To approximate an integral like #\int_{a}^{b}f(x)\ dx# with Euler's method, you first have to realize, by the Fundamental Theorem of Calculus, that this is the same as calculating #F(b)-F(a)#, where #F'(x)=f(x)# for all #x\in [a,b]#. Also note that you can take #F(a)=0# and just calculate #F(b)#.

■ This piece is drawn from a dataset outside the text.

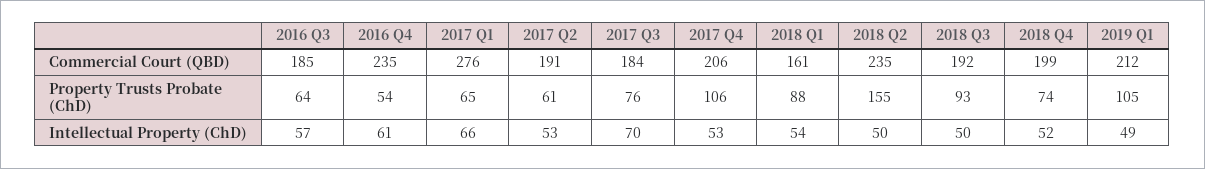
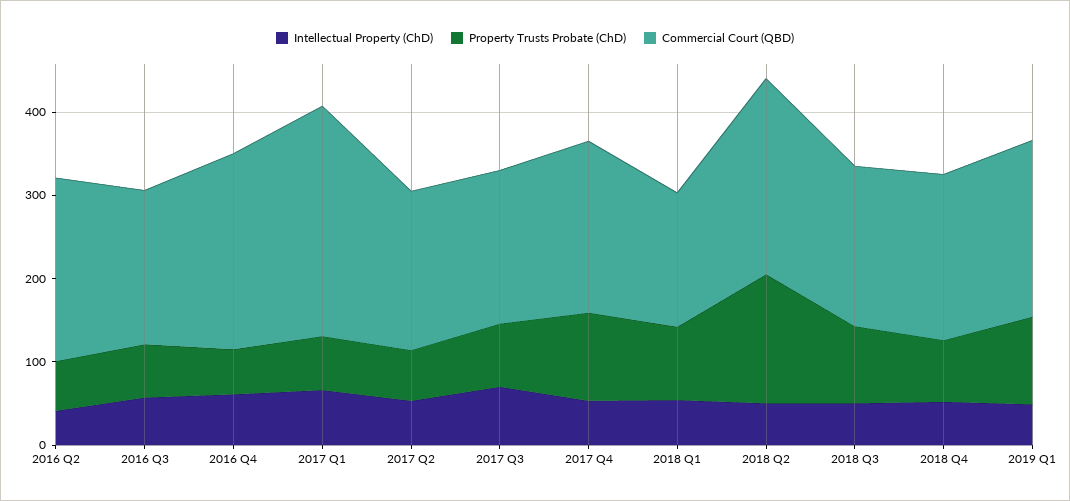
Intellectual Property (ChD), 2016 Q2: none -> 40
Property Trusts Probate (ChD), 2016 Q2: none -> 60
Commercial Court (QBD), 2016 Q2: none -> 220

In other words, since Euler's method is a way of approximating solutions of initial-value problems for first-order differential equations, we want to calculate #\int_{a}^{b}f(x)\ dx=F(b)# by approximating the unique solution of #dy/dx=f(x), y(a)=0# at #x=b#.

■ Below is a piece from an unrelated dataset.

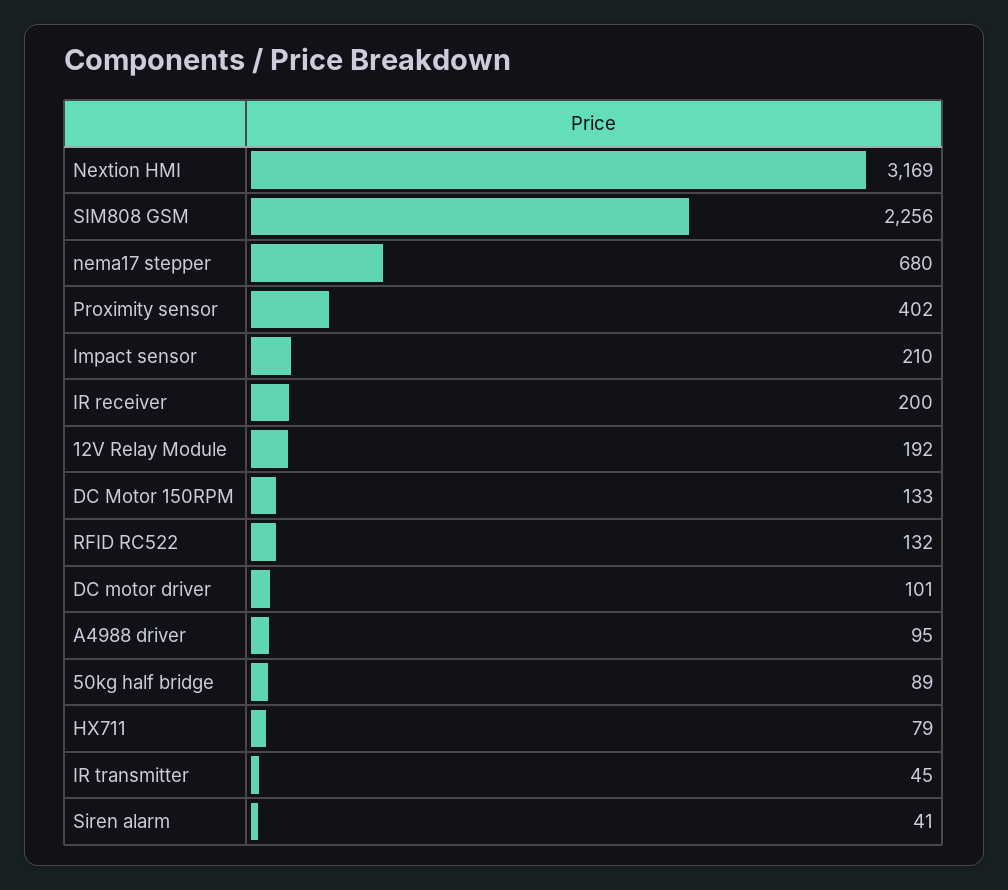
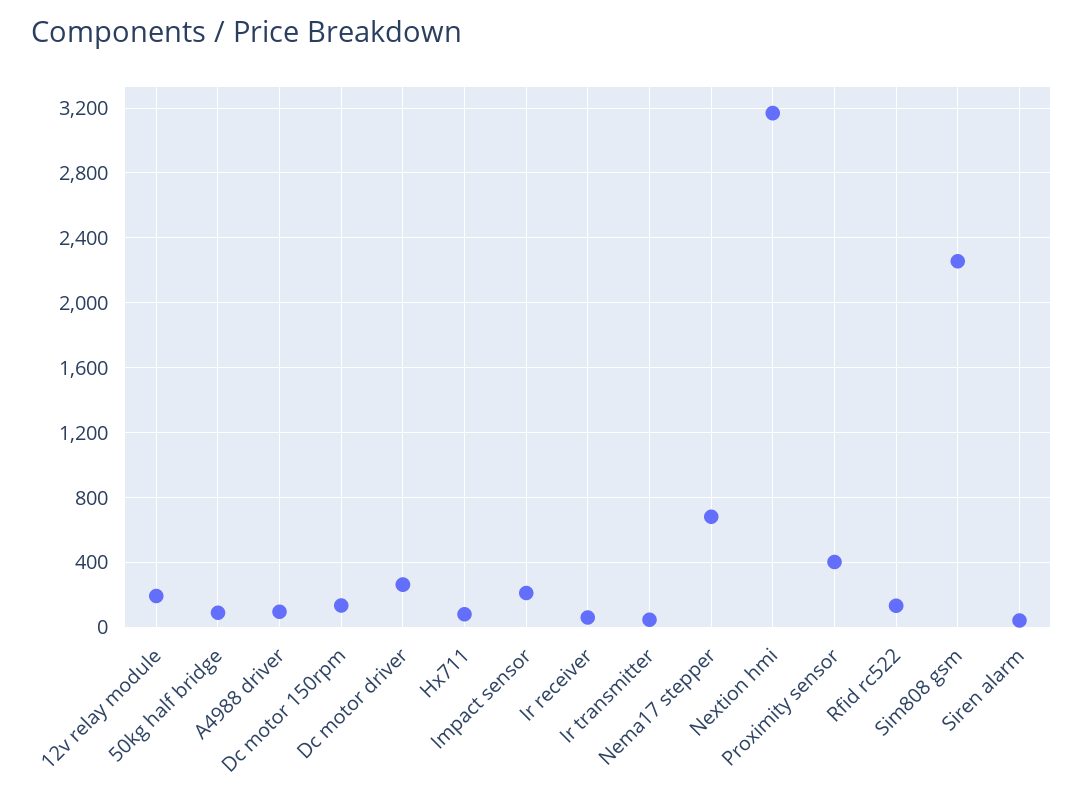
IR receiver: 200 -> 50
DC motor driver: 101 -> 250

This can be done with an "iteration scheme". Pick a positive integer #n# to be the number of steps of Euler's method you want to use and then let #Delta x=(b-a)/n#. Once this is done, let #x_{0}=a# and #y_{0}=0# and use the recursive equations #x_{k+1}=x_{k}+Delta x#, #y_{k+1}=y_{k}+Delta y=y_{k}+f(x_{k})\cdot Delta x# to generate a sequence of #n+1# points #(x_{0},y_{0}), (x_{1}, y_{1}), \ldots (x_{n},y_{n})# that approximate the unique solution of the initial-value problem.

The final result is that #\int_{a}^{b}f(x)\ dx=F(b)\approx y_{n}#.

This can be implemented fairly easily on a calculator or computer, though you'd have to be somewhat experienced with such programming.

As an example, suppose that you want to estimate #\int_{0}^{3}x^{2}\ dx# (which we already know is 9). The relevant initial-value problem is #dy/dx=f(x)=x^2, y(0)=0# and we want to approximate #y(3)#. Let's choose #n=4# so that #Delta x=\frac{3}{4}=0.75#. Then #x_{0}=0, x_{1}=0.75, x_{2}=1.5, x_{3}=2.25#, and #x_{4}=3#. Also #y_{1}=y_{0}+f(0)\cdot 0.75=0+0=0#, #y_{2)=y_{1}+f(0.75)\cdot 0.75=0+0.5625\cdot 0.75=0.421875#, #y_{3}=y_{2}+f(1.5)\cdot 0.75=0.421875+2.25\cdot 0.75=2.109375#, and #y_{4}=y_{3}+f(2.25)\cdot 0.75=2.109375+3.796875=5.90625# as our approximate answer for the integral.

This would get to be a better approximation (though very slowly) as #n# increases (and #Delta x=(b-a)/n# decreases). For instance, if #n=100# and #Delta x=3/100=0.03#, the approximation for the integral is #8.86545#.